200 hits or not, Seo stands tall
On Monday, Seo got his 197th hit in Nexen’s 125th game, an 8-5 win over the KIA Tigers, to break the KBO record of 196 hits in a season set by Lee Jong-beom in 1994. Going into last night’s game against the Lotte Giants in Busan, Seo had three more games to get three more hits and make KBO history.
It’s hard to believe that the player threatening to become the KBO’s first 200-hit man was released from his initial professional team because he was too small. This season, the 5-foot-9 infielder got even smaller as he adjusted his batting stance by crouching and lowering his hands to his belly.
In Japan, where professional teams play 144 games per season, the 200-hit mark has been reached only six times. In the 162-game Major League Baseball season, only two players - Jose Altuve (225) of the Houston Astros and Michael Brantley (200) of the Cleveland Indians - had 200 or more hits in 2014. Last year, no one did.
When Seo reached 100 hits in only 64 games on June 24, faster than any player in KBO history, analysts doubted he could maintain that pace for an entire season. Aside from slumps and on-field injuries, there is always the unexpected. Previous record-holder Lee Jong-beom lost his chance at 200 hits in 2004 due to a last-minute case of food poisoning.
When Seo graduated from Gwangju Jeil High School, he wasn’t drafted by any professional team. In 2008, he chose to join the LG Twins as a trainee, someone who is not officially registered with the Korea Baseball Organization. He batted only once that year, striking out against Nexen’s Song Sin-yeong.
Seo was released after a year in the LG organization. He applied for the Korean Police Baseball Team to replace his compulsory military service and failed, then joined the Army.
After finishing military service in 2011, he was accepted as a trainee by the Heroes.
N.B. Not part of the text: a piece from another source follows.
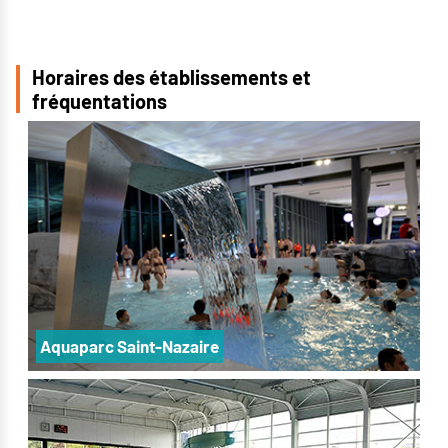
Horaires des établissements et
fréquentations
Aquaparc Saint-Nazaire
The following year, he broke into the Nexen lineup as a second baseman and played 127 games en route to being named Rookie of the Year with a .266 batting average.
In 2014, Seo learned that titles sometimes don’t mean much in professional baseball, enduring an average season at the plate and playing in only 86 games.
That was when Seo decided to change his swing from the typical hands at shoulder level.
“I tried to relax as much as possible to hit the ball precisely with a shortened swing,” said Seo.
So he lowered his hands.
After the adjustment, the arc of his backswing was shortened to less than 1.5 feet, but that meant he could focus on the ball longer.
One problem was that he could not hit the ball hard enough, so he spent last winter in intensive weight training. This summer, he has reaped the reward.
Other players now imitate his technique, though it is not easy. At last, Seo’s long and determined efforts to gain the respect of his teammates seem to have paid off.
There is no doubt that Professor Seo deserves the nickname given to him by fans.